Intermittent many-body dynamics at equilibrium
C. Danieli, D.K. Campbell, and S. Flach

TL;DR
This paper investigates the equilibrium dynamics of many-body systems, revealing power-law distributions of excursions and sticky behaviors near localized modes, which help predict transitions to nonergodic states.
Contribution
It introduces a novel method to analyze equilibrium fluctuations in many-body systems and links sticky dynamics to nonergodic transitions, extending to different lattice models.
Findings
Power-law distribution of excursion times with diverging variance.
Sticky dynamics near q-breathers and discrete breathers.

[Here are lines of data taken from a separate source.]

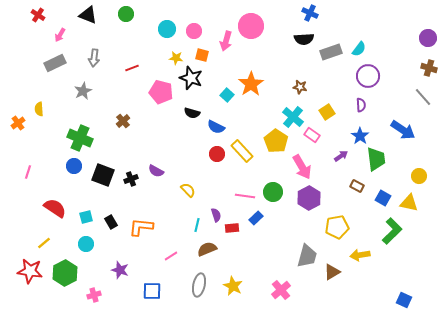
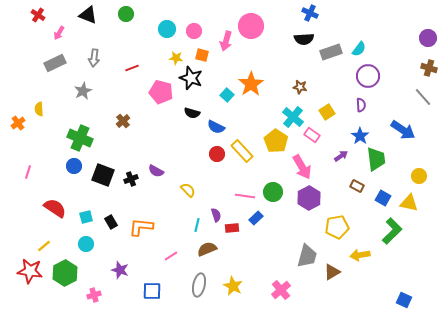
pink arrow at (60, 35): moved 1 px left, 2 px up
yellow line at (44, 243): moved 3 px down
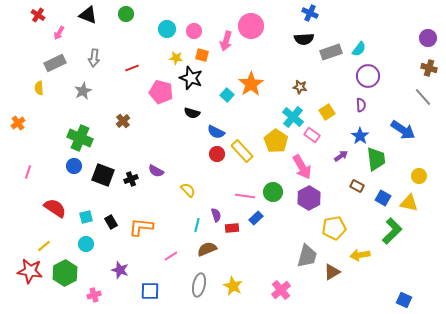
yellow semicircle at (39, 109): moved 21 px up
blue semicircle at (216, 127): moved 5 px down
yellow pentagon at (337, 227): moved 3 px left, 1 px down
blue square at (152, 291): moved 2 px left
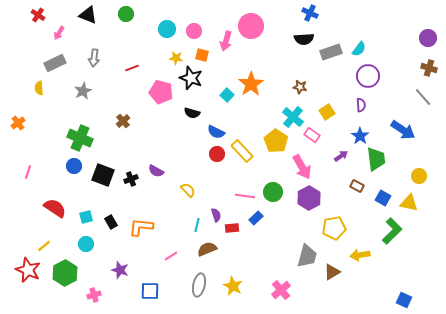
red star at (30, 271): moved 2 px left, 1 px up; rotated 15 degrees clockwise
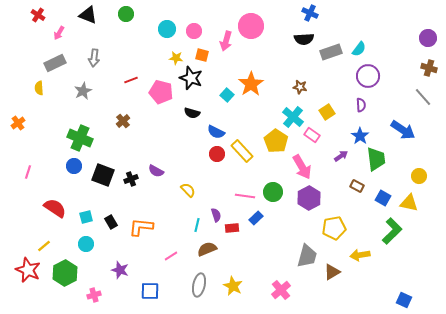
red line at (132, 68): moved 1 px left, 12 px down
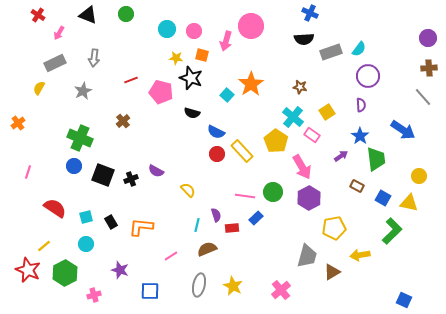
brown cross at (429, 68): rotated 21 degrees counterclockwise
yellow semicircle at (39, 88): rotated 32 degrees clockwise
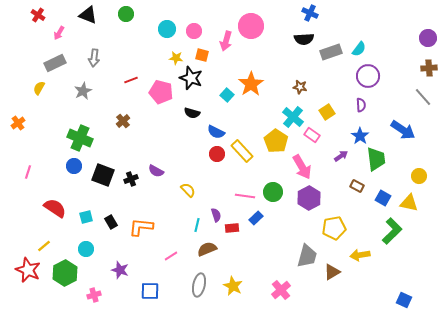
cyan circle at (86, 244): moved 5 px down
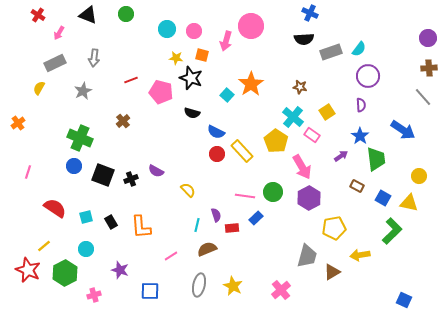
orange L-shape at (141, 227): rotated 100 degrees counterclockwise
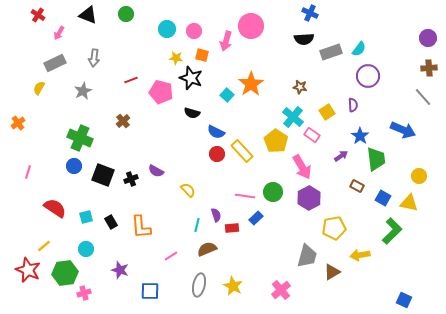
purple semicircle at (361, 105): moved 8 px left
blue arrow at (403, 130): rotated 10 degrees counterclockwise
green hexagon at (65, 273): rotated 20 degrees clockwise
pink cross at (94, 295): moved 10 px left, 2 px up
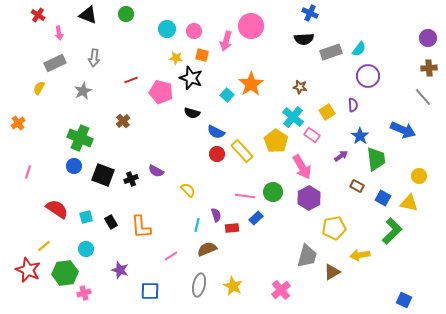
pink arrow at (59, 33): rotated 40 degrees counterclockwise
red semicircle at (55, 208): moved 2 px right, 1 px down
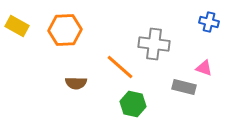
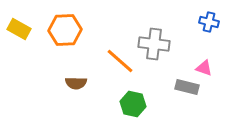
yellow rectangle: moved 2 px right, 3 px down
orange line: moved 6 px up
gray rectangle: moved 3 px right
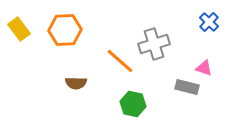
blue cross: rotated 30 degrees clockwise
yellow rectangle: rotated 25 degrees clockwise
gray cross: rotated 24 degrees counterclockwise
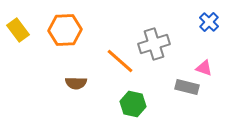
yellow rectangle: moved 1 px left, 1 px down
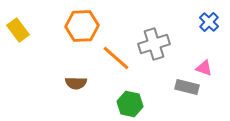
orange hexagon: moved 17 px right, 4 px up
orange line: moved 4 px left, 3 px up
green hexagon: moved 3 px left
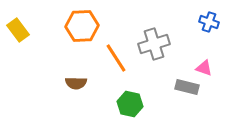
blue cross: rotated 24 degrees counterclockwise
orange line: rotated 16 degrees clockwise
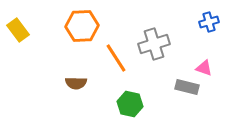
blue cross: rotated 36 degrees counterclockwise
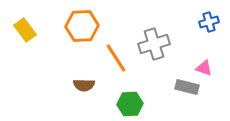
yellow rectangle: moved 7 px right
brown semicircle: moved 8 px right, 2 px down
green hexagon: rotated 15 degrees counterclockwise
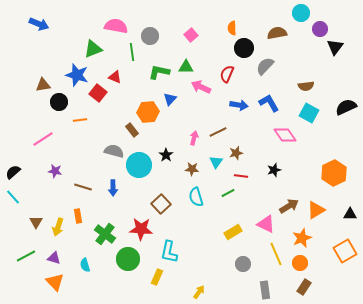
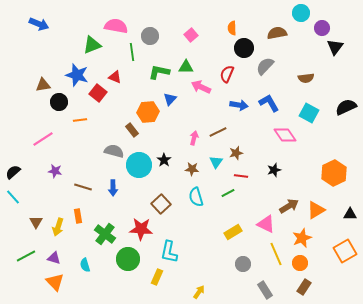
purple circle at (320, 29): moved 2 px right, 1 px up
green triangle at (93, 49): moved 1 px left, 4 px up
brown semicircle at (306, 86): moved 8 px up
black star at (166, 155): moved 2 px left, 5 px down
gray rectangle at (265, 290): rotated 24 degrees counterclockwise
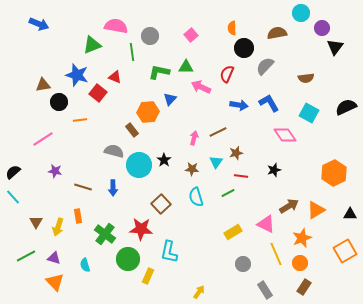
yellow rectangle at (157, 277): moved 9 px left, 1 px up
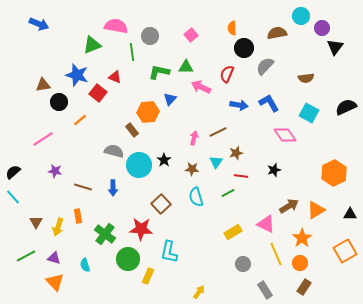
cyan circle at (301, 13): moved 3 px down
orange line at (80, 120): rotated 32 degrees counterclockwise
orange star at (302, 238): rotated 12 degrees counterclockwise
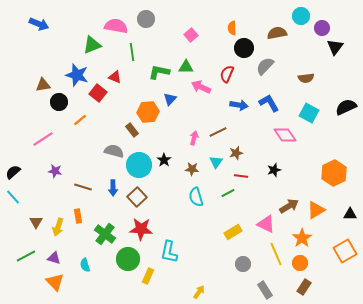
gray circle at (150, 36): moved 4 px left, 17 px up
brown square at (161, 204): moved 24 px left, 7 px up
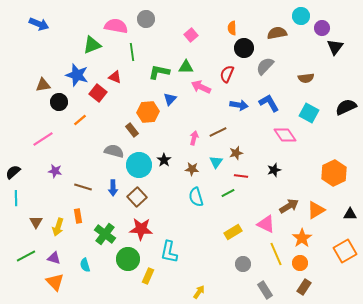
cyan line at (13, 197): moved 3 px right, 1 px down; rotated 42 degrees clockwise
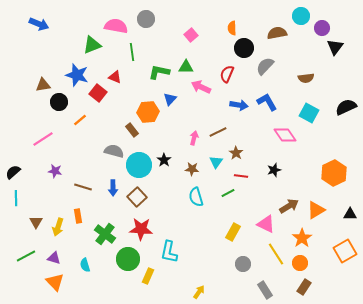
blue L-shape at (269, 103): moved 2 px left, 1 px up
brown star at (236, 153): rotated 24 degrees counterclockwise
yellow rectangle at (233, 232): rotated 30 degrees counterclockwise
yellow line at (276, 254): rotated 10 degrees counterclockwise
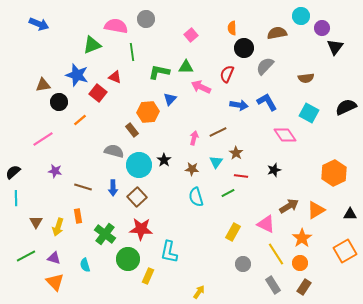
gray rectangle at (265, 290): moved 8 px right, 5 px up
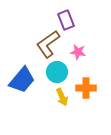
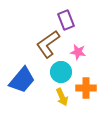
cyan circle: moved 4 px right
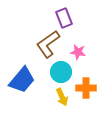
purple rectangle: moved 2 px left, 2 px up
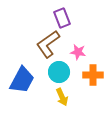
purple rectangle: moved 2 px left
cyan circle: moved 2 px left
blue trapezoid: rotated 12 degrees counterclockwise
orange cross: moved 7 px right, 13 px up
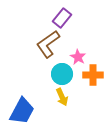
purple rectangle: rotated 60 degrees clockwise
pink star: moved 5 px down; rotated 21 degrees clockwise
cyan circle: moved 3 px right, 2 px down
blue trapezoid: moved 31 px down
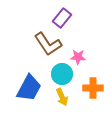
brown L-shape: rotated 88 degrees counterclockwise
pink star: rotated 28 degrees counterclockwise
orange cross: moved 13 px down
blue trapezoid: moved 7 px right, 23 px up
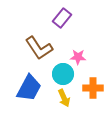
brown L-shape: moved 9 px left, 4 px down
cyan circle: moved 1 px right
yellow arrow: moved 2 px right, 1 px down
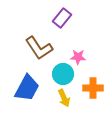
blue trapezoid: moved 2 px left
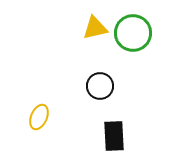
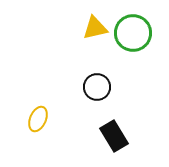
black circle: moved 3 px left, 1 px down
yellow ellipse: moved 1 px left, 2 px down
black rectangle: rotated 28 degrees counterclockwise
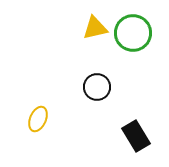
black rectangle: moved 22 px right
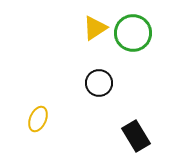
yellow triangle: rotated 20 degrees counterclockwise
black circle: moved 2 px right, 4 px up
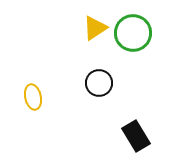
yellow ellipse: moved 5 px left, 22 px up; rotated 35 degrees counterclockwise
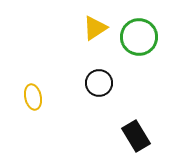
green circle: moved 6 px right, 4 px down
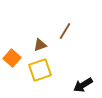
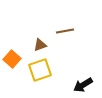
brown line: rotated 48 degrees clockwise
orange square: moved 1 px down
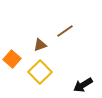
brown line: rotated 24 degrees counterclockwise
yellow square: moved 2 px down; rotated 25 degrees counterclockwise
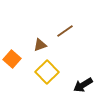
yellow square: moved 7 px right
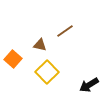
brown triangle: rotated 32 degrees clockwise
orange square: moved 1 px right
black arrow: moved 6 px right
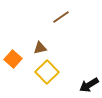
brown line: moved 4 px left, 14 px up
brown triangle: moved 3 px down; rotated 24 degrees counterclockwise
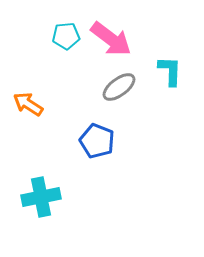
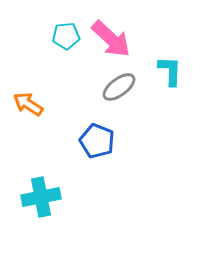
pink arrow: rotated 6 degrees clockwise
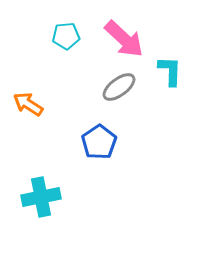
pink arrow: moved 13 px right
blue pentagon: moved 2 px right, 1 px down; rotated 16 degrees clockwise
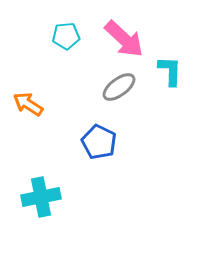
blue pentagon: rotated 12 degrees counterclockwise
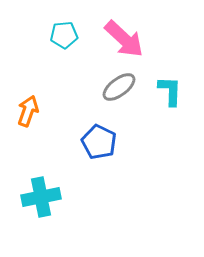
cyan pentagon: moved 2 px left, 1 px up
cyan L-shape: moved 20 px down
orange arrow: moved 7 px down; rotated 76 degrees clockwise
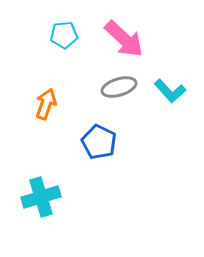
gray ellipse: rotated 20 degrees clockwise
cyan L-shape: rotated 136 degrees clockwise
orange arrow: moved 18 px right, 7 px up
cyan cross: rotated 6 degrees counterclockwise
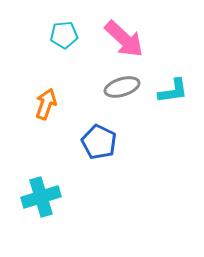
gray ellipse: moved 3 px right
cyan L-shape: moved 3 px right; rotated 56 degrees counterclockwise
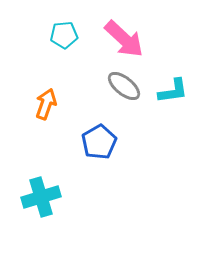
gray ellipse: moved 2 px right, 1 px up; rotated 56 degrees clockwise
blue pentagon: rotated 16 degrees clockwise
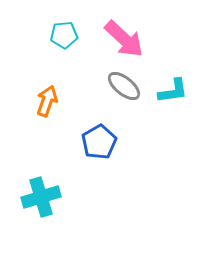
orange arrow: moved 1 px right, 3 px up
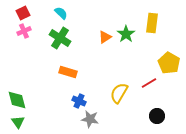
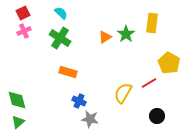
yellow semicircle: moved 4 px right
green triangle: rotated 24 degrees clockwise
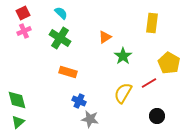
green star: moved 3 px left, 22 px down
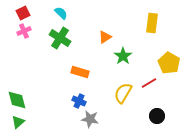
orange rectangle: moved 12 px right
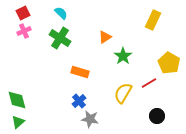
yellow rectangle: moved 1 px right, 3 px up; rotated 18 degrees clockwise
blue cross: rotated 24 degrees clockwise
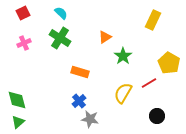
pink cross: moved 12 px down
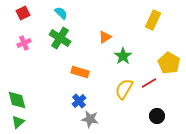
yellow semicircle: moved 1 px right, 4 px up
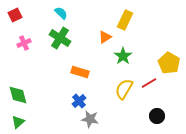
red square: moved 8 px left, 2 px down
yellow rectangle: moved 28 px left
green diamond: moved 1 px right, 5 px up
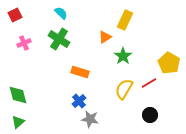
green cross: moved 1 px left, 1 px down
black circle: moved 7 px left, 1 px up
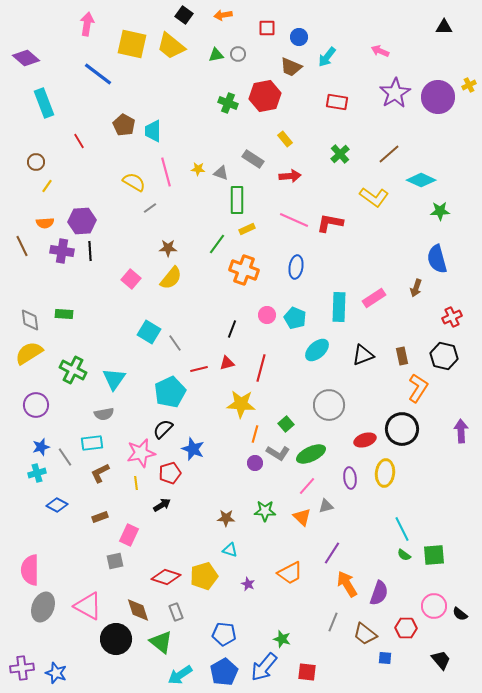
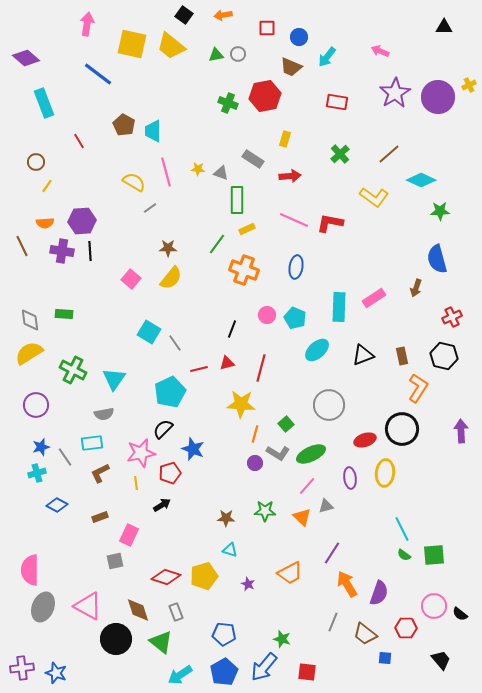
yellow rectangle at (285, 139): rotated 56 degrees clockwise
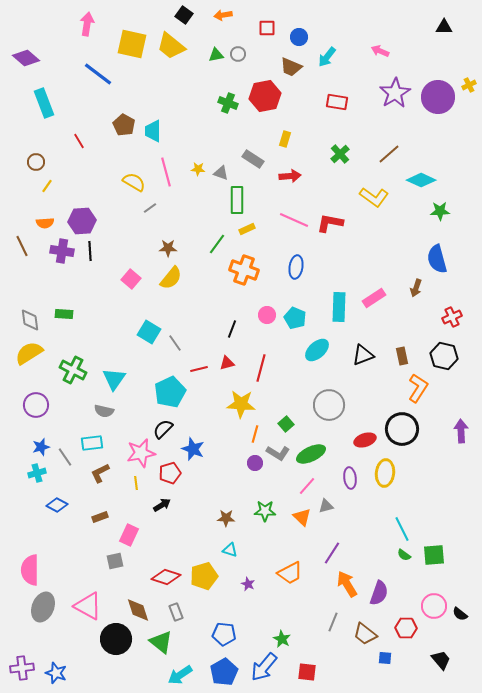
gray semicircle at (104, 414): moved 3 px up; rotated 24 degrees clockwise
green star at (282, 639): rotated 12 degrees clockwise
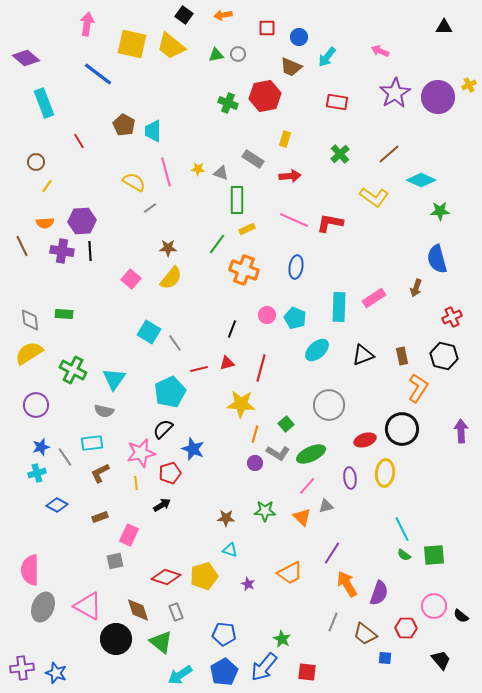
black semicircle at (460, 614): moved 1 px right, 2 px down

Predictive exponent for transition to nonergodic behavior.
Abstract
The equilibrium value of an observable defines a manifold in the phase space of an ergodic and equipartitioned many-body system. A typical trajectory pierces that manifold infinitely often as time goes to infinity. We use these piercings to measure both the relaxation time of the lowest frequency eigenmode of the Fermi-Pasta-Ulam chain (FPU), as well as the fluctuations of the subsequent dynamics in equilibrium. The dynamics in equilibrium is characterized by a power-law distribution of excursion times far off equilibrium, with diverging variance. Long excursions arise from sticky dynamics close to q-breathers localized in normal mode space. Measuring the exponent allows to predict the transition into nonergodic dynamics. We generalize our method to Klein-Gordon lattices (KG) where the sticky dynamics is due to discrete breathers localized in real space.